Leicestershire man tries to blackmail his own boss out of £200k

A man from Leicestershire has been jailed for posing as a cyber hacker and trying to blackmail his boss out of £200k.

The incident unfolded at the Oadby based aerospace business, Tek4. Christopher Read, who was the IT manager at the company sent untraceable emails to the managing director, Jason Duffin, threatening to delete important company data and unleash a debilitating virus on their network unless a heavy ransom was paid.

The first email was sent on Friday 13 January 2017, with a further 25 emails the following week. Read, 22, even included himself as a recipient of the email, to ensure he wasn’t suspected of any involvement.

The messages became increasingly menacing, stating GPS coordinates of personal vehicle locations and making reference to listening devices, suggesting someone was watching the company’s every move.

There was also a steadily rising ransom, with the last email demanding Bitcoins valued at just over £200,000.

The managing director of Tek4 contacted the police and the Regional Cyber Crime Unit was informed. Detectives investigating the threat examined Read’s computer and upon examination of the notebook folder, they discovered details relating to the plot. Read was arrested.

As officers delved deeper, they found Read had not only undertaken the intricate blackmail plot, but had also stolen computing equipment from his employer.

Furthermore, he had fraudulently taken £5,200 worth of gift cards from Halfords and was found to be in possession of goods suspected to have been purchased with these cards. Together the equipment and goods were worth around £17,000.

Read, formerly of Butt Lane in Husbands Bosworth, pleaded guilty to blackmail as well as five counts of fraud regarding the gift cards. He was jailed at Leicester Crown Court on Friday 23 March and ordered to serve a total of seven years and six months in jail.

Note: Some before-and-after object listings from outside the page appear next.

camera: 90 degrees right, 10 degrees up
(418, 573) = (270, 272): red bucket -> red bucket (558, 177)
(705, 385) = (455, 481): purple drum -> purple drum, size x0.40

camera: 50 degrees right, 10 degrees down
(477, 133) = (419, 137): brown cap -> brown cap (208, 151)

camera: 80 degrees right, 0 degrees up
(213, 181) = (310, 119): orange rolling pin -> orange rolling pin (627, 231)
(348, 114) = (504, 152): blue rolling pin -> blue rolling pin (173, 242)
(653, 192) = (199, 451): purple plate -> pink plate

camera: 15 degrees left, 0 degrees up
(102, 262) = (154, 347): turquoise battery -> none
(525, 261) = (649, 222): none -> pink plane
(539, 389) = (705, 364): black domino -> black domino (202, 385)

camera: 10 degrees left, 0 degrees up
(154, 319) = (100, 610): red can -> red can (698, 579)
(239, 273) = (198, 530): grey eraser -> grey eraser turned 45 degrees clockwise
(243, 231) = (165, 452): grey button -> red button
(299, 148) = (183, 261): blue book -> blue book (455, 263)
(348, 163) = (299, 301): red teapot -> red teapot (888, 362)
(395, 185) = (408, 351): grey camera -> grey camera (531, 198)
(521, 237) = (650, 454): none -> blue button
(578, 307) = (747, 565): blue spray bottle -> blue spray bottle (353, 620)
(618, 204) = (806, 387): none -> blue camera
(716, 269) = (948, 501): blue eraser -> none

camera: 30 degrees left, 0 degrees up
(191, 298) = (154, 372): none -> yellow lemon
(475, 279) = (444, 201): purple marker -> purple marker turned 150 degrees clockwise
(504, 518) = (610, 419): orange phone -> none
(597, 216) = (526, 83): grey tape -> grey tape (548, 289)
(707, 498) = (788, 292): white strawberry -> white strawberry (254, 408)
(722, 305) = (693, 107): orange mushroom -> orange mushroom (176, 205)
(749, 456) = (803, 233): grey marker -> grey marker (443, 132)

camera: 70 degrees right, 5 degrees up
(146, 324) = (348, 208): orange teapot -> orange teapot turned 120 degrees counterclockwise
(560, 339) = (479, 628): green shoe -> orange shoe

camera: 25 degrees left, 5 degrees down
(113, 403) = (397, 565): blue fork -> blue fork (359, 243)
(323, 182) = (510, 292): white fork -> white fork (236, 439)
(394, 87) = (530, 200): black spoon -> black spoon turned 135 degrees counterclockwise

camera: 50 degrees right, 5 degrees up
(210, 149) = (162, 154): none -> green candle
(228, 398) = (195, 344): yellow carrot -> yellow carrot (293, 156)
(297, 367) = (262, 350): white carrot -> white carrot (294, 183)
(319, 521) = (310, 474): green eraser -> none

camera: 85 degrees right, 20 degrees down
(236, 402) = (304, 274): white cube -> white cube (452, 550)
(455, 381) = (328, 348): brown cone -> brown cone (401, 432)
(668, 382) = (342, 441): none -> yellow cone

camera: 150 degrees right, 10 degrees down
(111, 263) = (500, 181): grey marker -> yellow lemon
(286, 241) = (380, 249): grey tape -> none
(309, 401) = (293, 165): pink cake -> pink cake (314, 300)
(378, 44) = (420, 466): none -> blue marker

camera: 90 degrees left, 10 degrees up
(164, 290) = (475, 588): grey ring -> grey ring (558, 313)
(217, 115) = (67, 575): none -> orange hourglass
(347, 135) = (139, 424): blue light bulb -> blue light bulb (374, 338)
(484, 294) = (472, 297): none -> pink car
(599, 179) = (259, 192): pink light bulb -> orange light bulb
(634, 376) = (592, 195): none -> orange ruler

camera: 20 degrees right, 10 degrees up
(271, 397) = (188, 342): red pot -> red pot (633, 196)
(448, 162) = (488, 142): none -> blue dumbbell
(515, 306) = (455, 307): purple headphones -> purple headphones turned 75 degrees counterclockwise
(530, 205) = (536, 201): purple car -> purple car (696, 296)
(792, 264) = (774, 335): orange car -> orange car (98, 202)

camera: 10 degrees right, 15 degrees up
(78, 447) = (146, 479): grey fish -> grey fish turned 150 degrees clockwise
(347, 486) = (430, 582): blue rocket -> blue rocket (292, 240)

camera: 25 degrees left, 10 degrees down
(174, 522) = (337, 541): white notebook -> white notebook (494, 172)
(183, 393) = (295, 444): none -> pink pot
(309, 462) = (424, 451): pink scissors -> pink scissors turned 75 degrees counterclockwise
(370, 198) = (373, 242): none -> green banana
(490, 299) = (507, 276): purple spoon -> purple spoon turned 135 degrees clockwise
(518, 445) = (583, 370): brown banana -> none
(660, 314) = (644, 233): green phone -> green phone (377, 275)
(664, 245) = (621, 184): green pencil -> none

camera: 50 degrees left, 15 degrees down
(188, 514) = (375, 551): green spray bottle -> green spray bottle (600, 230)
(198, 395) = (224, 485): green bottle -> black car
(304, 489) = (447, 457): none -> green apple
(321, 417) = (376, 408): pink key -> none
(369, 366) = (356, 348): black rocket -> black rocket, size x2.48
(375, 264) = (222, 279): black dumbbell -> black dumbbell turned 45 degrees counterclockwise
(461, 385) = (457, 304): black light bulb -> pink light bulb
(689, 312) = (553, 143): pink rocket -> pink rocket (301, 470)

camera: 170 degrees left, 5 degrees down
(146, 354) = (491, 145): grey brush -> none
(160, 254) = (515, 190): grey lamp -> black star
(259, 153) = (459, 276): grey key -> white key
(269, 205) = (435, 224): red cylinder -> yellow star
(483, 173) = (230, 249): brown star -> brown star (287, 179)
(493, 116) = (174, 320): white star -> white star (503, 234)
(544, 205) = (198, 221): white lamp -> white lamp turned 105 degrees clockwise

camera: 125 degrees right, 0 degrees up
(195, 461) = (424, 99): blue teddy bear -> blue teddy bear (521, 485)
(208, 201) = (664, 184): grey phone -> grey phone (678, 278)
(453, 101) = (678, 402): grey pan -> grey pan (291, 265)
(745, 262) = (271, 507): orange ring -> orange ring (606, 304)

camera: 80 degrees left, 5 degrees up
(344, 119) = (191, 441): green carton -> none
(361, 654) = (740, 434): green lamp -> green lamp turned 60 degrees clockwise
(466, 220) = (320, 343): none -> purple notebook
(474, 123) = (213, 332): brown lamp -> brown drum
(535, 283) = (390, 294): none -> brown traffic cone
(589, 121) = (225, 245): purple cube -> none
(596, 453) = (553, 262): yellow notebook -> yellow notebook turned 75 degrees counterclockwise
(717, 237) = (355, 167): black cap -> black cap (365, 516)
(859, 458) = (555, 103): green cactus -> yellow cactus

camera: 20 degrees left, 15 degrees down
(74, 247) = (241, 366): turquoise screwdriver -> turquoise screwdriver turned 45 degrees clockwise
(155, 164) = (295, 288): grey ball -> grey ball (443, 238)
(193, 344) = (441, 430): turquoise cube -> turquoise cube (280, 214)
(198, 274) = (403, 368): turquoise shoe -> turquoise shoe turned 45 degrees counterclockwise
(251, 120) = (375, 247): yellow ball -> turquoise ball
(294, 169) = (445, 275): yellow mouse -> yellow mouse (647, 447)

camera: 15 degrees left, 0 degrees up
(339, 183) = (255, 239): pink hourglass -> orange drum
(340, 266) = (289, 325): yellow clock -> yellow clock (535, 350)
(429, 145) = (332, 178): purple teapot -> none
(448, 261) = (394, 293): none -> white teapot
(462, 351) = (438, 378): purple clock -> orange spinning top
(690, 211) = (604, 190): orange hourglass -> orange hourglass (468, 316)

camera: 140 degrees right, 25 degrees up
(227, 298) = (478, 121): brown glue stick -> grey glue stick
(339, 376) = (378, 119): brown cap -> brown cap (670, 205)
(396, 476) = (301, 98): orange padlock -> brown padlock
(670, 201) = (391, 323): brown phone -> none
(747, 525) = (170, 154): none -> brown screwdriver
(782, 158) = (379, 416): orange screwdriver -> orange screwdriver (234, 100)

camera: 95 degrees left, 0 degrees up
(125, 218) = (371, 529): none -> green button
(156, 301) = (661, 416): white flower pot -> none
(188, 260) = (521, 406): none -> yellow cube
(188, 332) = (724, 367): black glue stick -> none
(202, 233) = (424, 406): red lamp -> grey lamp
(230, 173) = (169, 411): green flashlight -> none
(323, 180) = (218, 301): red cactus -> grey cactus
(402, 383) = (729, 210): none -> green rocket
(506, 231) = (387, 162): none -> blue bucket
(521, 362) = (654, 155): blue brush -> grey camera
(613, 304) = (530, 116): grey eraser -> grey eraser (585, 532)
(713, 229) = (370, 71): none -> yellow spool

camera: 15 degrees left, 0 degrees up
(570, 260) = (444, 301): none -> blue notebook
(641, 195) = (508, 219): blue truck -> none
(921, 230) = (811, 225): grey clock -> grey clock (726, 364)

Detective Constable Annie Frost said: “What was particularly unsettling about this case is that Read posed as a victim throughout, not only including himself as a recipient of the emails but at one stage even calling 999 claiming to have been followed in his car.”

“In interview, Read initially claimed he was bored. He thought he could create the problem then swoop in with a solution, saving the day by demonstrating his brilliant technical nous.”

“What Read hadn’t accounted for was his boss reporting it to police. But instead of pulling the plug he continued with the façade, causing even more disruption and anguish — appalling actions, the seriousness of which is reflected by the lengthy jail term he received here today.”